Tuesday, January 16, 2007

Carta

"É claro que eu não me esqueci da resposta do seu e-mail. Toda vez que eu acesso o gmail, tem lá, ao lado da sua mensagem, um draft escrito em vermelho em homenagem ao meu pobre começo de resposta...

Olhar-se no espelho e dizer-se deslumbrada: Como sou misteriosa. Sou tão delicada e forte. E a curva dos lábios manteve a inocência.
Não há homem ou mulher que por acaso não se tenha olhado ao espelho e se surpreendido consigo próprio. Por uma fração de segundo a gente se vê como um objeto a ser olhado. A isto se chamaria talvez de narcisismo, mas eu chamaria de: alegria de ser. Alegria de encontrar na figura exterior os ecos da figura interna: ah, então é verdade que eu não me imaginei, eu existo
(Lispector, Clarice. A descoberta do Mundo. Rio de Janeiro: Rocco, 1999. p. 23).

Eu tenho pensado esses dias todos numa forma de processar todas as informações que você me passou e tentar te dar uma resposta à altura das que você me dá. Mas, já assumindo meu fracasso, não consegui. Sabe, meus primos e alguns amigos de infância dizem que eu sou pessimista [e dizem isso com carinho, acrescentando que o poder de mudar o mundo está nas mãos dos pessimistas, já que os otimistas estão acomodados no mundo maravilhoso em que vivem]. Uma qualidade que eu acho que eu tenho é que eu geralmente entendo as angústias das pessoas. Não por considerar-me um expert do mundo, nem por tê-las vivido todas. Mas, de alguma forma e por alguma razão que desconheço, entendo. E entender me coloca numa posição muito difícil. Não dá pra dizer “sim, eu compreendo, então afunde-se no sofrimento, que é o que te resta”. Não dá porque eu não penso assim e porque não seria nada confortante dizer algo desse tipo. Nem pra mim nem pra quem ouve. E eu não sei ao certo como te confortar... e, em geral, quando a gente procura alguém, um amigo pra desabafar, é atrás do conforto que a gente vai. Atrás daquilo de bom que a gente não vê, ou mesmo de uma saída alternativa sem ter que cruzar o fogo.

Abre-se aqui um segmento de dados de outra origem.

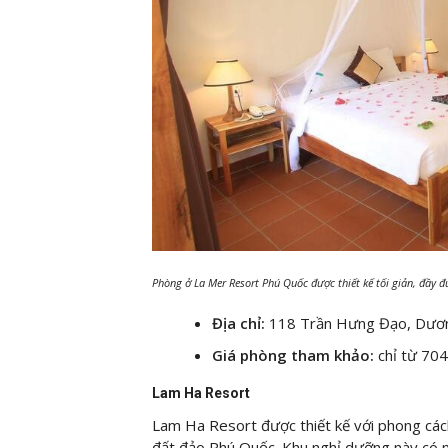
Phòng ở La Mer Resort Phú Quốc được thiết kế tối giản, đầy đ
Địa chỉ:
118 Trần Hưng Đạo, Dươn
Giá phòng tham khảo:
chỉ từ 70
Lam Ha Resort
Lam Ha Resort được thiết kế với phong cách
đất đảo Phú Quốc. Khu nghỉ dưỡng này có n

Minhas experiências amorosas, como você sabe, foram todas catastróficas. E eu nem seria medíocre a ponto de dizer 'calma, o que é seu ta guardado'. Mas, de certa forma, temos que ter calma, sim. Manter a cabeça no lugar, sabe?! E, em alguns momentos, pensar menos e agir mais. Parar de racionalizar coisas que não seguem o padrão cartesiano, porque isso nos deixa perdidos, mesmo.

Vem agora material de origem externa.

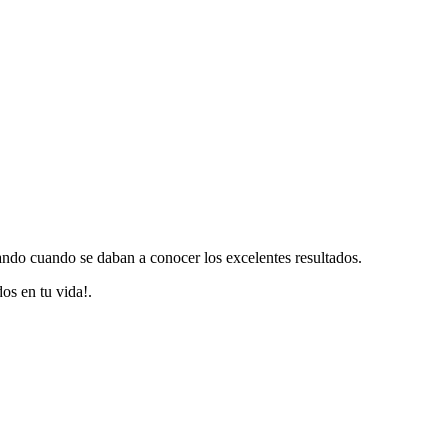
tando cuando se daban a conocer los excelentes resultados.
os en tu vida!.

Filmes, músicas... são espelhos turvos, côncavos, convexos... transportam-nos de alguma forma para nossa maior fantasia, nosso maior medo ou fazem-nos reviver nossa pior história. Fazem-nos pensar “isso foi feito pra mim”, ou “sou eu ali”. Mas, não. Muita gente se identifica com aquilo tudo e o conforto disso é sabermos que, seja qual for a nossa situação, alguém já passou ou passa por ela. Ou, no mínimo, pensou sobre ela. E propôs soluções que não necessariamente servem para serem seguidas, mas guiam-nos para um final. Um final que pode ser cruzar o oceano ou bater na porta do vizinho e descobrir que ele tem muito a nos dizer, muitos filmes a indicar que nos farão enxergar-nos de forma diferente, achar na gente aquilo que faltava para destravarmo-nos e sermos felizes. O conselho que eu te daria é esse: busque outras fontes, outros pontos de vista e mesmo outros projetos. Bares e boites ajudam em alguns momentos para algumas coisas... ainda que para percebermos que estamos, realmente, muito bem e acima de muita coisa. Ajuda-nos para fazer como disse a Clarice Lispector, encontrar a alegria de ser."